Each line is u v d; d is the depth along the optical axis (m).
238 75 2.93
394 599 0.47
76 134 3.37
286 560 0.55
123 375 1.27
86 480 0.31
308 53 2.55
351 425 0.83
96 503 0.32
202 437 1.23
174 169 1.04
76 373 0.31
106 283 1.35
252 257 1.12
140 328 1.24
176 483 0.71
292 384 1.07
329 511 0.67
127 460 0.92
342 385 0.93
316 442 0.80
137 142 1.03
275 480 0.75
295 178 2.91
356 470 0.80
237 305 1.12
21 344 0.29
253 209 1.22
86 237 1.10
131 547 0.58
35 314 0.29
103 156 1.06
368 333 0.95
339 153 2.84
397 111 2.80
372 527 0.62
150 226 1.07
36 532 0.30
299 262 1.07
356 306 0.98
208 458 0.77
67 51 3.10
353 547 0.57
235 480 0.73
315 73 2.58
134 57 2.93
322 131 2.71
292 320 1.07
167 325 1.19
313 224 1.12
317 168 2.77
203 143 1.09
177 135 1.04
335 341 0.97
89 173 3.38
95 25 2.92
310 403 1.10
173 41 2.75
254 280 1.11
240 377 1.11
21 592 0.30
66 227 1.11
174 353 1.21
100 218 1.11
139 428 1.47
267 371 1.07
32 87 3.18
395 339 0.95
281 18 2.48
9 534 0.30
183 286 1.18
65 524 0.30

■ ■ ■ ■

Exercise directions:
In the entries above, find the line holding "96 503 0.32" and the line holding "299 262 1.07"; print both of them and every line between, exactly, and nothing else.

Answer to the exercise:
96 503 0.32
202 437 1.23
174 169 1.04
76 373 0.31
106 283 1.35
252 257 1.12
140 328 1.24
176 483 0.71
292 384 1.07
329 511 0.67
127 460 0.92
342 385 0.93
316 442 0.80
137 142 1.03
275 480 0.75
295 178 2.91
356 470 0.80
237 305 1.12
21 344 0.29
253 209 1.22
86 237 1.10
131 547 0.58
35 314 0.29
103 156 1.06
368 333 0.95
339 153 2.84
397 111 2.80
372 527 0.62
150 226 1.07
36 532 0.30
299 262 1.07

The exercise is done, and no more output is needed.